Lo scorso gennaio, L’Espresso dedicò tutta la sua copertina a spiegare i meccanismi perversi dell’immonda macchina  berlusconiana della palta. Lo fece in occasione dell’uscita di Numero Zero, ultimo romanzo di Umberto Eco, guru della sinistra con il cervello e illustre intellò del settimanale. In realtà, il libro è un mediocre raccontino ambientato nella redazione di un giornale (quello del fratello del Cav) pronto a tutto, «tra ricatti, falsità e misteri di un Paese dalla fragile democrazia». Sulla cover, il faccione barbuto di Eco e la testa pelata di Roberto Saviano, altro profeta prezzemolo, buono per cucinare ogni pietanza ma soprattutto ogni scemenza di cui la sinistra mediatica va ghiotta. Ecco qualche perla di saggezza che i due fanta-maestri ci regalarono. Saviano: «Lo sai, Umberto: la macchina del fango scatta ogni volta che potenti interessi costituiti, più o meno legali, si sentono minacciati». Eco: Oh yes, caro mio. «Tutta la nostra politica è ormai su questo piano. Il comandamento è: bisogna distruggere, delegittimare, sputtanare. E la stampa spesso corre dietro a queste cose». Saviano: «É così, si attiva una macchina fatta di dossier, di giornalisti conniventi, di politici faccendieri che cercano attraverso media e ricatti di delegittimare gli avversari. Spesso si giustificano con la scusa dell'inchiesta, ma poi si fa solo gossip». Eco: «Certo Roby, mi hai davvero tolto le parole di bocca. Prendi la mattina il giornale, anche il più importante, e trovi quattro o più pagine di pettegolezzi su fatti politici nostrani. Se prendi Le Monde, trovi invece pagine su quanto avviene in Africa o in Asia, tanto che quasi mi chiedo, ma perché mi parlano di queste cose e non dell’amante di Hollande?». 
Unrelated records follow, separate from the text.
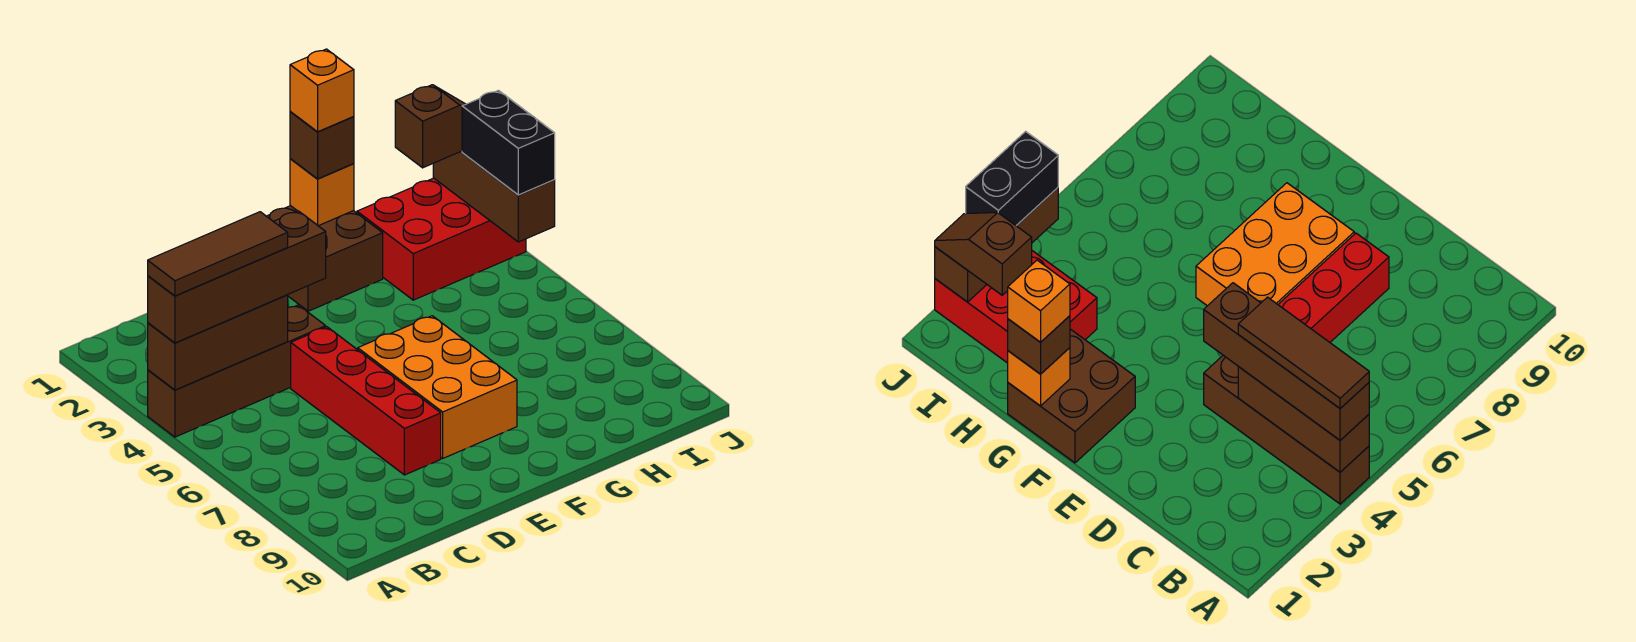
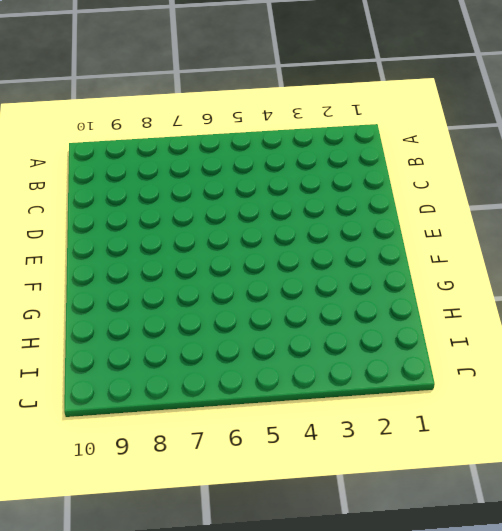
none -> brown 1x4 brick [148,305,326,437]
none -> red 1x4 brick [291,327,441,475]
none -> orange 2x3 brick [358,316,517,458]

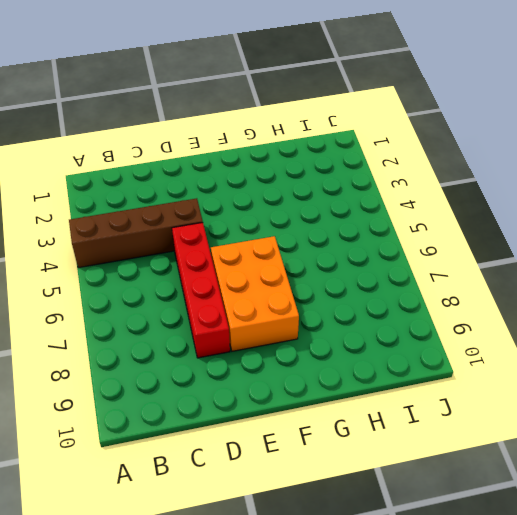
none -> brown 2x2 brick [267,206,383,311]
none -> red 2x3 brick [357,178,526,300]
none -> brown 1x3 brick [148,295,288,390]

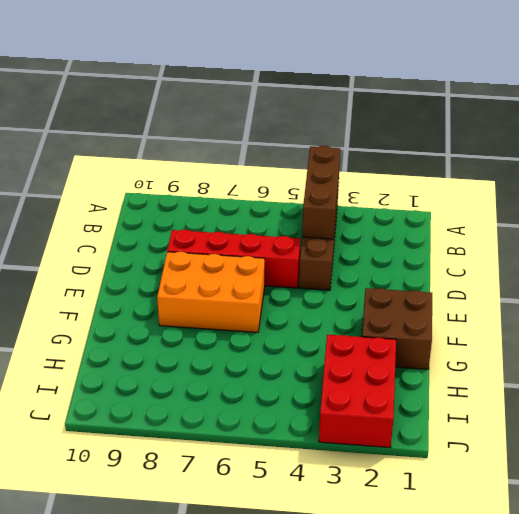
none -> orange 1x1 brick [290,159,354,226]
none -> brown 1x3 brick [433,151,555,242]
none -> brown 1x4 brick [148,211,326,343]

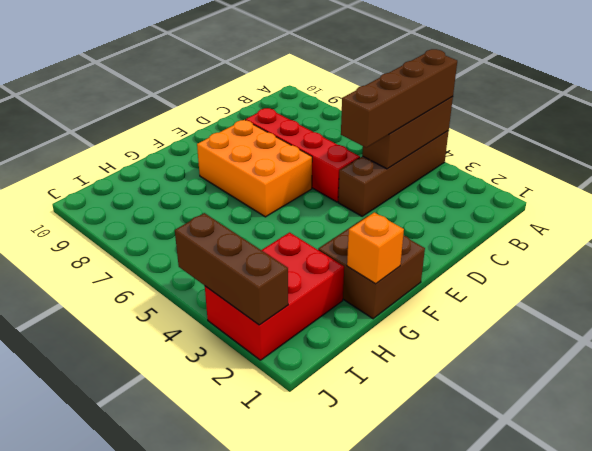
none -> brown 1x1 brick [290,112,354,179]
none -> brown 1x2 slope [395,85,466,168]
none -> black 1x2 brick [462,90,555,195]

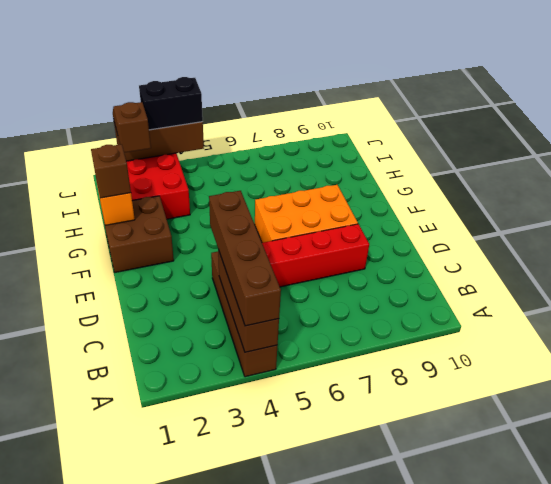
none -> brown 1x3 tile [148,212,288,296]
none -> orange 1x1 brick [290,49,354,132]

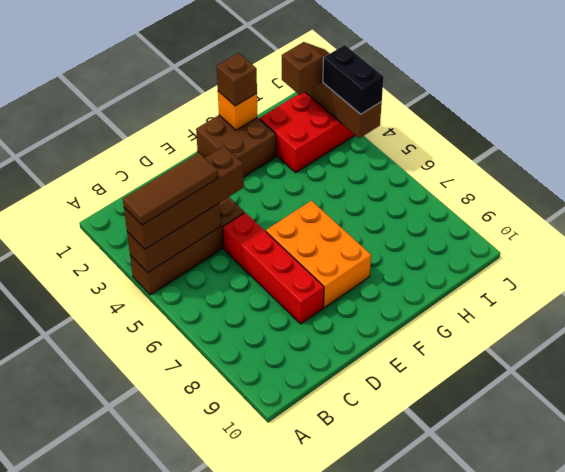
none -> orange 1x1 brick [290,49,354,132]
Già, pure noi allora ci chiedevamo se Umbert e Roby non stessero parlando dei loro due datori di lavoroRepubblica e L’Espresso. Forse no, ma sapevano bene come andavano le cose nelle loro redazioni. Comunque, Le Monde non avrebbe certo messo due reporter falsari a fare una vera inchiesta sugli scandali amministrativi del governatore Crocetta. Che adesso può ben gridare al complotto e vendetta politica affidata a killer di carta mossi da livore personale. Fu il governatore, infatti, a licenziare uno dei due giornalisti inventori della falsa telefonata sulla Borsellino: Piero Messina che prima di approdare all’Espresso sonnecchiava nel faraonico ufficio stampa della Regione Sicilia. Errore da dilettanti fidarsi di lui, ma ancora più stupido continuare a difenderlo affermando, come ha scritto il direttore dell’Espresso, che in verità la telefonata non c’è, ma è stata raccontata da una gola profonda. Risultato: il giornalista s’è pure beccato l’accusa di diffamazione e calunnia. Vabbè, che volete: nessuno è perfetto e anche la più efficiente “macchina del falso” a volte si inceppa e spara fango dalla parte sbagliata fino a sommergere il manovratore.